The most important target in the treatment of EGPA is to induce long-term remission and reduce the burden of systemic glucocorticoids and immunosuppressive therapies. In our study, 4 out of 8 patients had previously received or were on immunosuppressive drugs for disease control, and 7 patients were on prednisone at T0. Mepolizumab allowed corticosteroid tapering, exerting a corticosteroid-sparing effect. Given the side effects of systemic corticosteroid treatment in EGPA patients (weight gain, adrenal suppression, increased risk of infections, diabetes, osteoporosis, renal impairment, depression/anxiety), we suggest that reduction of prednisone intake in our patients may represent a main clinical benefit of mepolizumab treatment. In addition, during the observation period, patients remained clinically stable from the cutaneous, cardiologic, renal, and neurologic point of view. Mepolizumab treatment was safe, and no severe adverse events were registered. Upper respiratory tract infections or worsening of asthma could be part of the EGPA clinical picture and therefore could be considered as hallmarks of incomplete response to low-dose mepolizumab.

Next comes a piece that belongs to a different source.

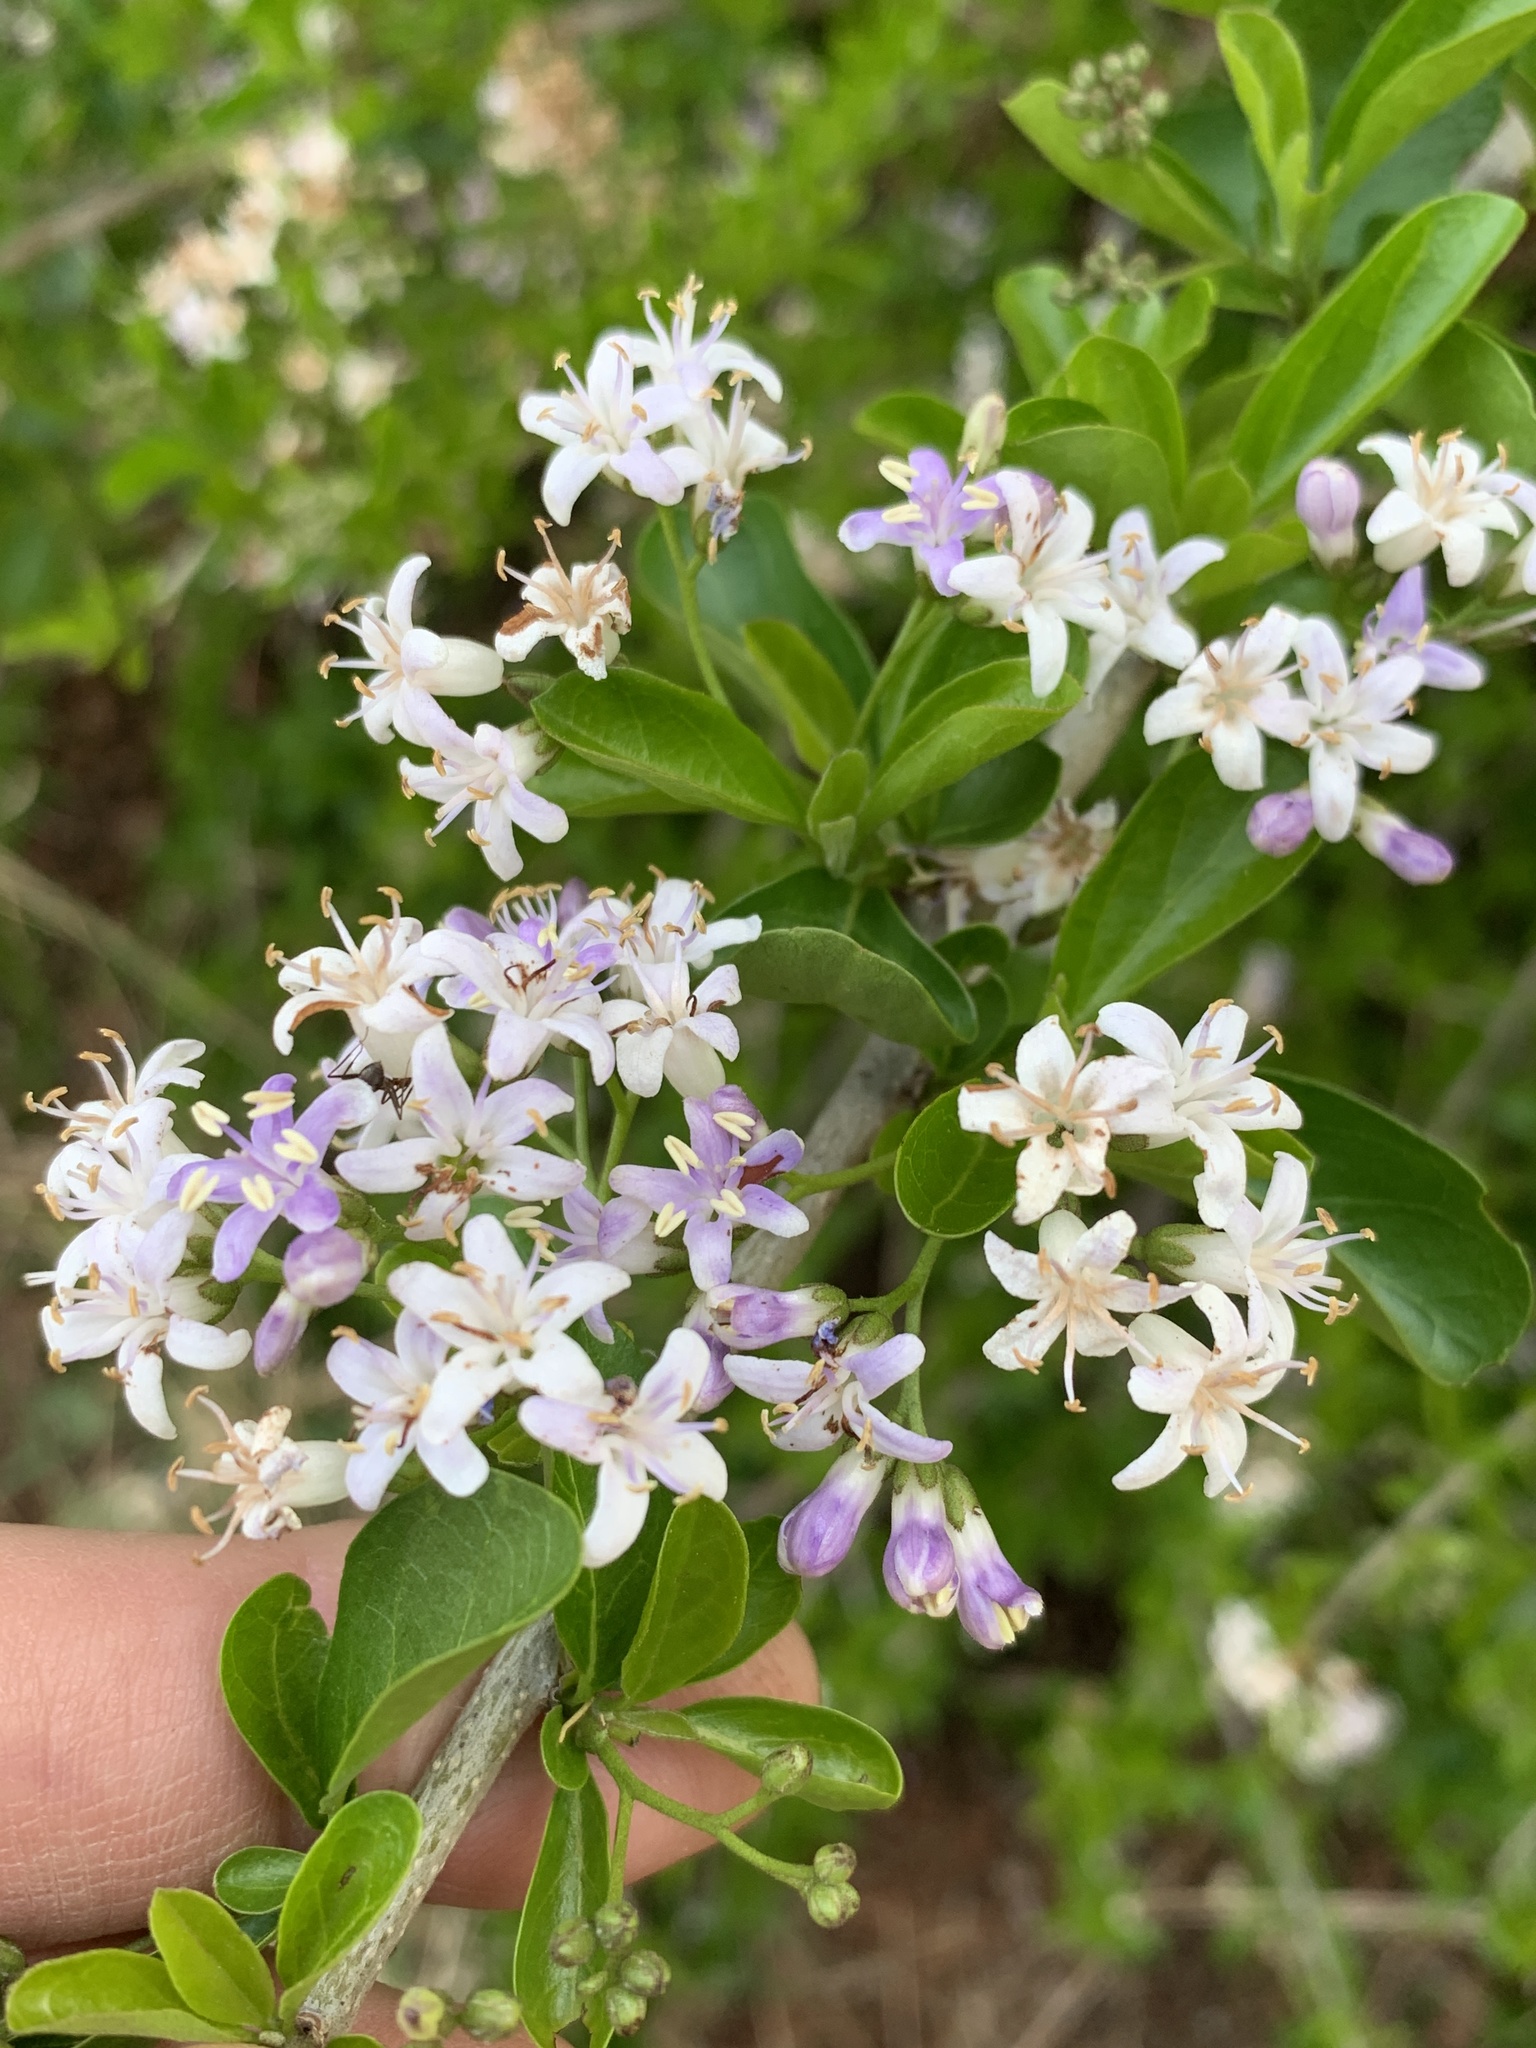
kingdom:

Recent real-life studies report evidence that low-dose mepolizumab can induce clinically relevant benefits in patients with non-active EGPA, especially on asthma symptoms and exacerbation rates, reduce the use of OCS and immunosuppressive drugs, and even prevent EGPA relapse for extrapulmonary manifestations [25,26,27]. Moreover, a case series by Vergles et al. [46], reported reasonable clinical efficacy in refractory and/or relapsing EGPA in 3 patients. Our study performed in patients with active EGPA may represent an interesting addition to the currently available data as low-dose mepolizumab effectiveness on BVAS, sinonasal outcomes (TENPS, SNOT-22), asthma outcomes (FEV1%, ACT), as well as OCS tapering and blood eosinophil count, have not been addressed together in previous reports in a real-life setting.

The study has some limitations: the open-label design, the absence of a control arm and the small number of participants make it difficult to extend our results to EGPA patients overall. Moreover, we prescribed low-dose (100 mg q4w) mepolizumab for severe eosinophilic asthma in our EGPA patients as high dose mepolizumab (300 mg q4w) is not yet approved for EGPA in Italy. However, these preliminary results can be a starting point for larger real-life studies, to define the most suitable, disease-severity tailored dosages of mepolizumab in EGPA patients.